Riscos físicos – desde tempestades repentinas até estresse térmico crônico – estão impactando diretamente os custos operacionais (OpEx) e os investimentos de capital (CapEx).
Algumas da ameaças: inundações costeiras e em áreas interiores; Tempestades e ventos extremos; Incêndios florestais; Subsídência; Estresse térmico e hídrico.
Inundações em áreas interiors; tempestades costeiras ou eventos de precipitação extrema. A combinação do crescimento populacional e da urbanização fez com que a exposição da sociedade a inundações urbanas aumentasse (Swiss Re, 2022).

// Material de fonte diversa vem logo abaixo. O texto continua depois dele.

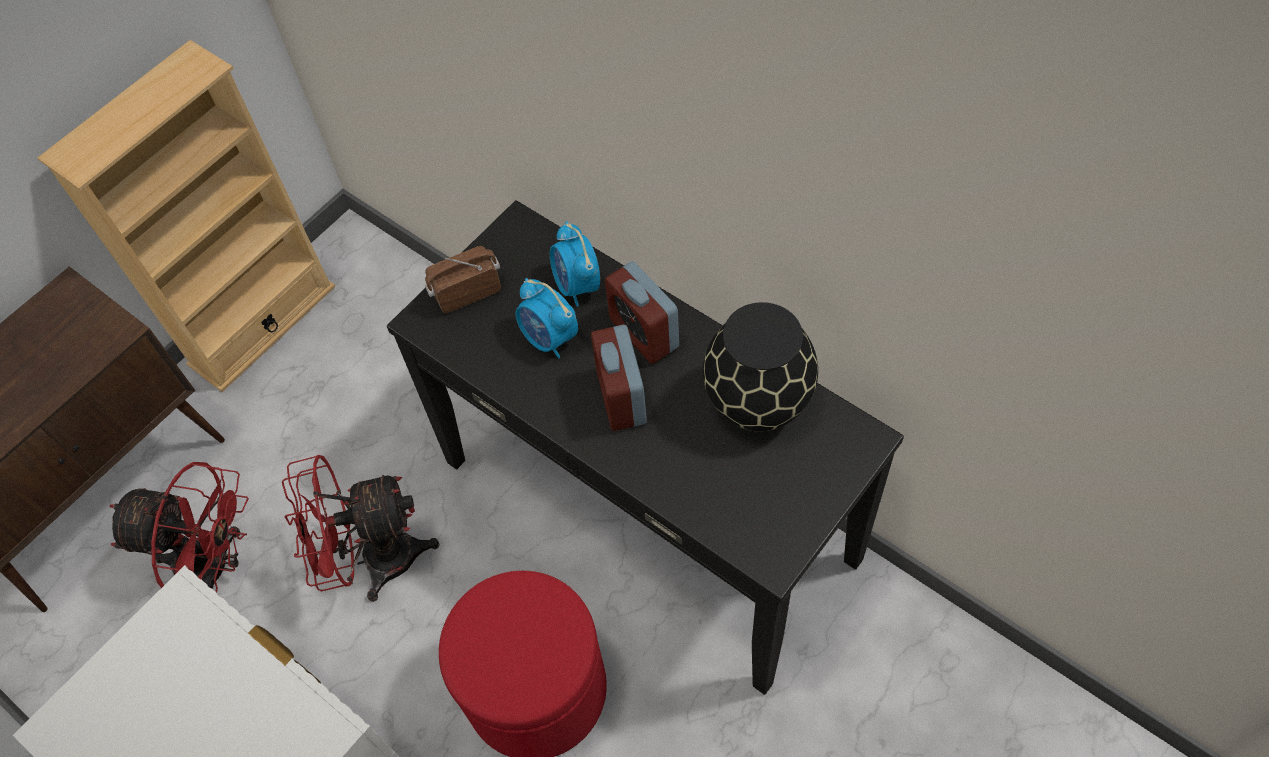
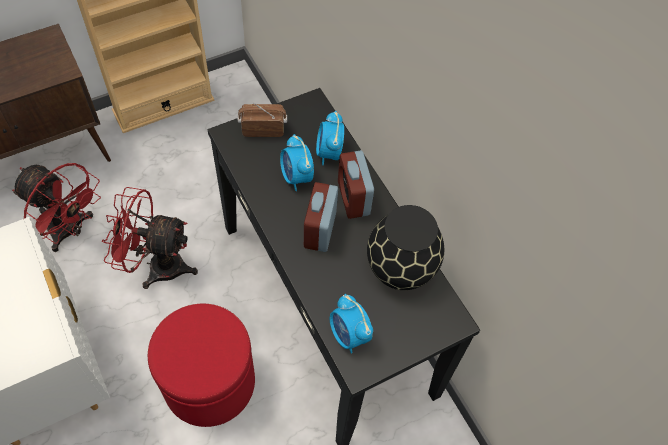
camera: 15 degrees right, 0 degrees up
none -> alarm clock [330,294,373,354]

Tempestades e ventos extremos: O aquecimento provocará tempestades tropicais mais intensas e frequentes, como furacões, ciclones e tufões. No Brasil, alertas de ciclones (extra)tropicais são cada vez mais frequentes.

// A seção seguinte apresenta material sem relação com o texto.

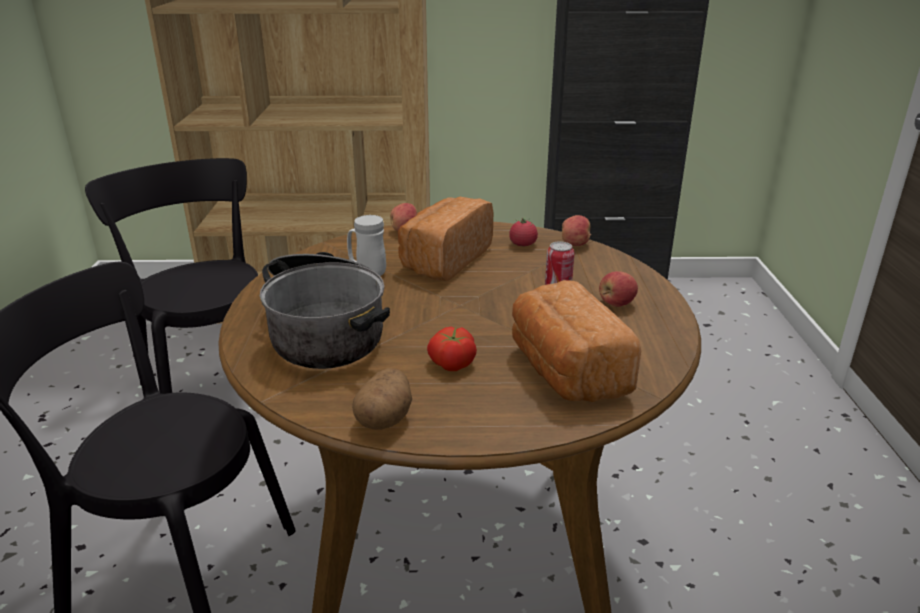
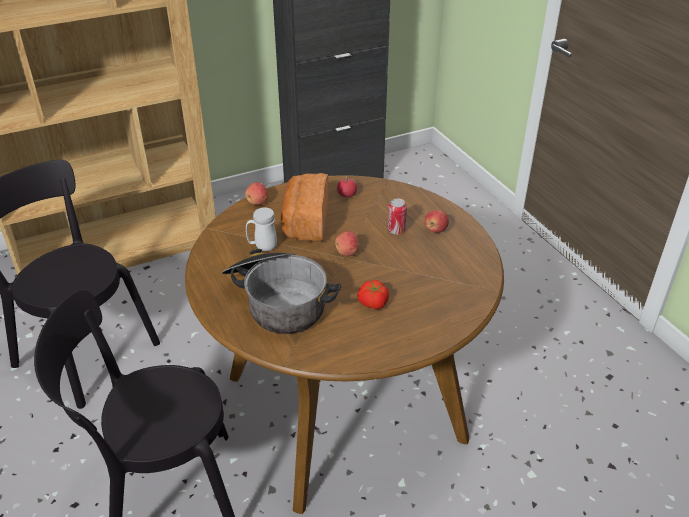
camera: 25 degrees left, 10 degrees up
potato [352,368,412,430] -> none
bread [512,280,641,402] -> none
apple [562,215,591,246] -> apple moved to [335,231,360,256]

O estresse térmico pode criar novas necessidades de refrigeração para edifícios, o que aumenta os custos operacionais de ativos imobiliários. Com o aumento das temperaturas globais, espera-se que a energia necessária para o resfriamento de edifícios também aumente.
Subsídência: ocorre quando o solo sob uma propriedade afunda, puxando as fundações da propriedade para baixo e fazendo com que as paredes e os pisos se desloquem – tem o potencial de desestabilizar a estrutura de uma propriedade (Hamilton Fraser, s.d.).

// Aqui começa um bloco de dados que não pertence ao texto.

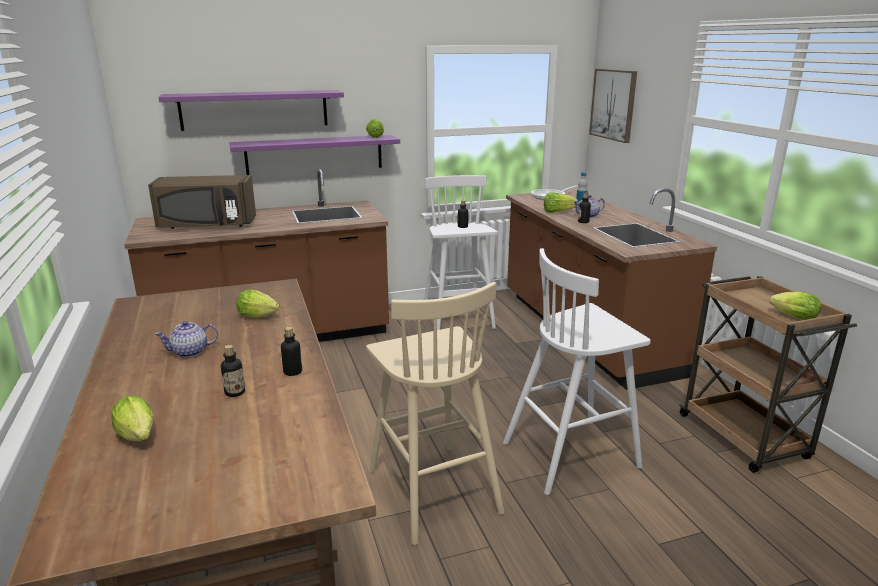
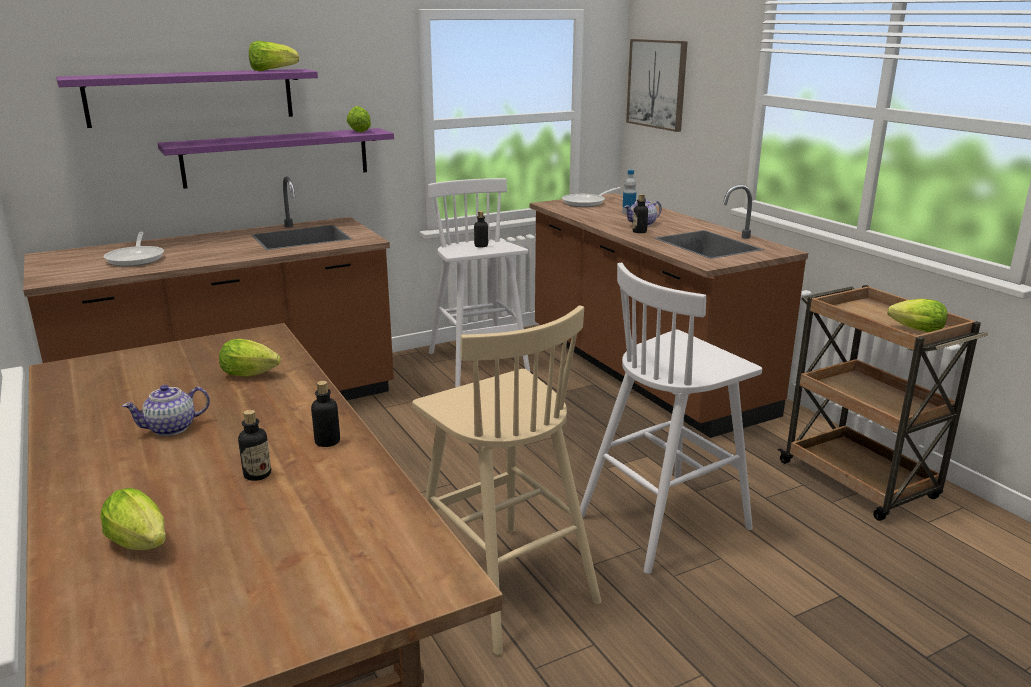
camera: 10 degrees left, 0 degrees up
brown microwave [148,175,256,229] -> frying pan [104,232,164,267]
lettuce [544,192,578,213] -> lettuce moved to [249,41,299,71]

O aumento dos prêmios de seguro e dos custos de reparo está corroendo a Receita Operacional Líquida (ROL), afetando diretamente a capacidade de pagamento da dívida dos mutuários.
O risco de transição está criando uma nova classe de “ativos obsoletos”. À medida que os padrões de eficiência energética se tornam mais rigorosos, os imóveis que não se adaptam enfrentam um “desconto por falta de adequação”.
O mercado está distinguindo entre ativos preparados para o futuro e aqueles que exigirão investimentos significativos em reformas para se manterem em conformidade, com impacto na estabilidade financeira. A avaliação de imóveis está passando por uma reestruturação.
Para os credores, o risco climático não mitigado se traduz em taxas de 𝗟𝗼𝗮𝗻-𝘁𝗼-𝗩𝗮𝗹𝘂𝗲 (𝗟𝗧𝗩) mais altas, à medida que os valores dos ativos diminuem, e em um aumento da 𝗣𝗿𝗼𝗯𝗮𝗯𝗶𝗹𝗶𝘁𝘆 𝗼𝗳 𝗗𝗲𝗳𝗮𝘂𝗹𝘁 (𝗣𝗗), já que os fluxos de caixa dos tomadores de empréstimo são afetados.
Os investidores estão começando a precificar a exposição ao risco físico, afastando capital de regiões e classes de ativos vulneráveis.
A avaliação de riscos climáticos está deixando de ser uma informação “desejável” para se tornar um componente fundamental da subscrição de seguros e da avaliação de ativos.
Como seu portfólio de infraestrutura está contabilizando o custo do risco climático não precificado?